Пролонгированная стресспротекция в интенсивной терапии острой кровопотери, страница 7

В отдельных случаях у больных после введения ганглиолитиков может наблюдаться гипотония ниже 80 мм рт. ст. Обычно эта гипотония кратковременная и легко устранима. В большинстве случаев она свидетельствует о наличии у больных выраженной гиповолемии. Поэтому необходимо увеличить скорость инфузий, ввести внутривенно 10 мл. 10 проц. раствора хлористого кальция, 20 мл 40 проц. глюкозы. Только при неэффективности этих мероприятий используют сосудосуживающие вещества. Для этого внутривенно вводят 0,2-0,3 мл. эфедрина или мезатона в разведении на 10-20 мл. физиологического раствора или 5% глюкозы. Более высокие дозы сосудосуживающих веществ вводить не следует, т.к. это может вызвать чрезмерную гипертензию.

На фоне массивного кровотечения может возникнуть резкая гипотония, которая требует быстрого переливания в 2-3 вены крови и кровезаменителей. Опасность перегрузки правого желудочка при этом меньше, чем без ганглионарной блокады. Используется также внутривенное введение хлористого кальция, преднизолона (30-120 мг.), гидрокортизона (125-500 мг.), сердечных глюкозидов (строфантин или корклюкон 0,3-0,5 мл.), АТФ (2-4 мл.). При неэффективности выше перечисленной терапии внутривенно вводится 0,3-0,6 мл. эфедрина или мезатона в разведении.

Децентрализация кровообращения, возникающая после введения ганглиолитиков, может приводить к быстрому вымыванию кислых продуктов из тканей и поступлению их в  кровоток. При этом, сдвиг реакции в кислую сторону будет тем сильнее, чем длительнее и выраженнее была централизация кровообращения до введения ганглиолитиков. Быстрое усиление метаболического ацидоза может вызывать сердечную, сосудистую недостаточность и ряд других неблагоприятных сдвигов в организме больных. Поэтому необходимо одновременно с введением ганглиолитков начинать внутривенное переливание 4% раствора бикарбоната натрия в количестве 100-250 мл с последующим контролем показателей кислотно-щелочного равновесия.
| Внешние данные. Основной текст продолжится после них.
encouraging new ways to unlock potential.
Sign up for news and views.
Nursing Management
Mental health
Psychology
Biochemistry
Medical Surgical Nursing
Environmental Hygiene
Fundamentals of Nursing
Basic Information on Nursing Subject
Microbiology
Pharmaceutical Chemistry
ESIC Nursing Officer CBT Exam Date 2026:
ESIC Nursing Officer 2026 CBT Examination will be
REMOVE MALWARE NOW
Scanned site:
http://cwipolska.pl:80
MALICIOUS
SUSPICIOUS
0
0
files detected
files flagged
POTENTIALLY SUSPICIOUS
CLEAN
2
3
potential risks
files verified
Нарушение выделительной функции почек, иногда наблюдаемое у больных с острой кровопотерей может способствовать накоплению ганглиолитков в организме и возникновению гипотонии. Поэтому у данных больных дозу ганглиолитиков следует уменьшить в 1,5-2 раза до нормализации диуреза. Следует также учитывать, что больные с гипертонической болезнью более чувствительны к гипотензивному действию ганглиолитиков.

У больных с сопутствующим сахарным диабетом при проведении ПРГБ следует в динамике контролировать  содержание сахара в крови, а коррегирующую дозу инсулина уменьшить на 1/3-1/2 обычной дозы, т.к. ганглиолитики повышают активность эндогенного инсулина.
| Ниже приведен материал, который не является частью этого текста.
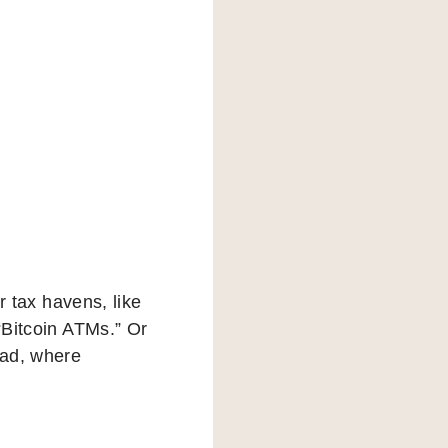
er tax havens, like
“Bitcoin ATMs.” Or
rad, where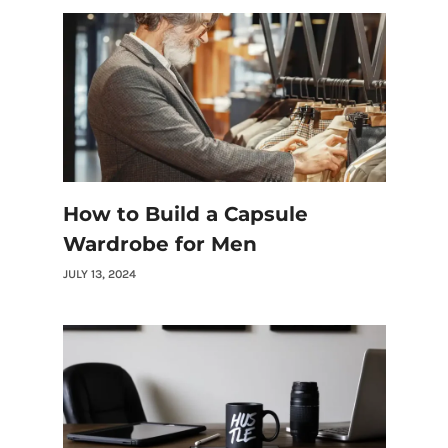
How to Build a Capsule
Wardrobe for Men
JULY 13, 2024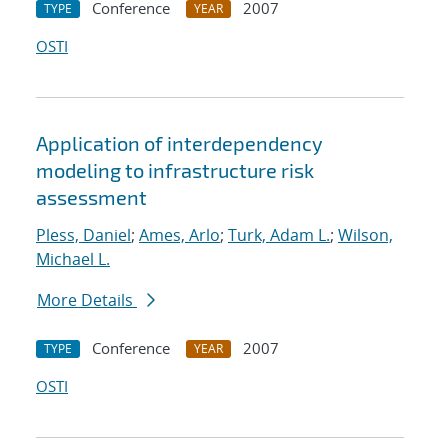
Conference
2007
TYPE
YEAR
OSTI
Application of interdependency
modeling to infrastructure risk
assessment
Pless, Daniel
;
Ames, Arlo
;
Turk, Adam L.
;
Wilson,
Michael L.
More Details
Conference
2007
TYPE
YEAR
OSTI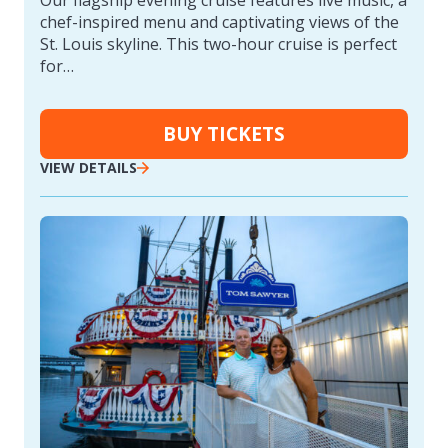
chef-inspired menu and captivating views of the
St. Louis skyline. This two-hour cruise is perfect
for…
BUY TICKETS
VIEW DETAILS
На фоне ПРГБ иногда может отмечаться мидриаз с расстройством аккомодации, что снижает остроту зрения. Это явление кратковременное и всегда устраняется после отмены ганглиолитков. В отдельных случаях может отмечаться сухость во рту - специального лечения это не требует.

Точное соблюдение методик ПРГБ в зависимости от тяжести кровопотери, детальные знания фармакодинамики ганглиолитиков, умение врача предвидеть, предупреждать и быстро устранят возможные осложнения, позволят снизить их число до минимума и с большой пользой для больных с острой кровопотерей использовать многие положительные стороны ганглионарной блокады без гипотонии. Широкое внедрение в практику метода ПРГБ без гипотонии позволит добиться более положительной динамики кровообращения, волемии и других показателей у больных с различной степенью исходной гиповолемии. Применение ганглионарной блокады по предлагаемой методике позволит (без существенного изменения общепринятой инфузионно-трансфузионной терапии) улучшить исходы консервативного и хирургического лечения больных с кровотечением и снизить у них летальность.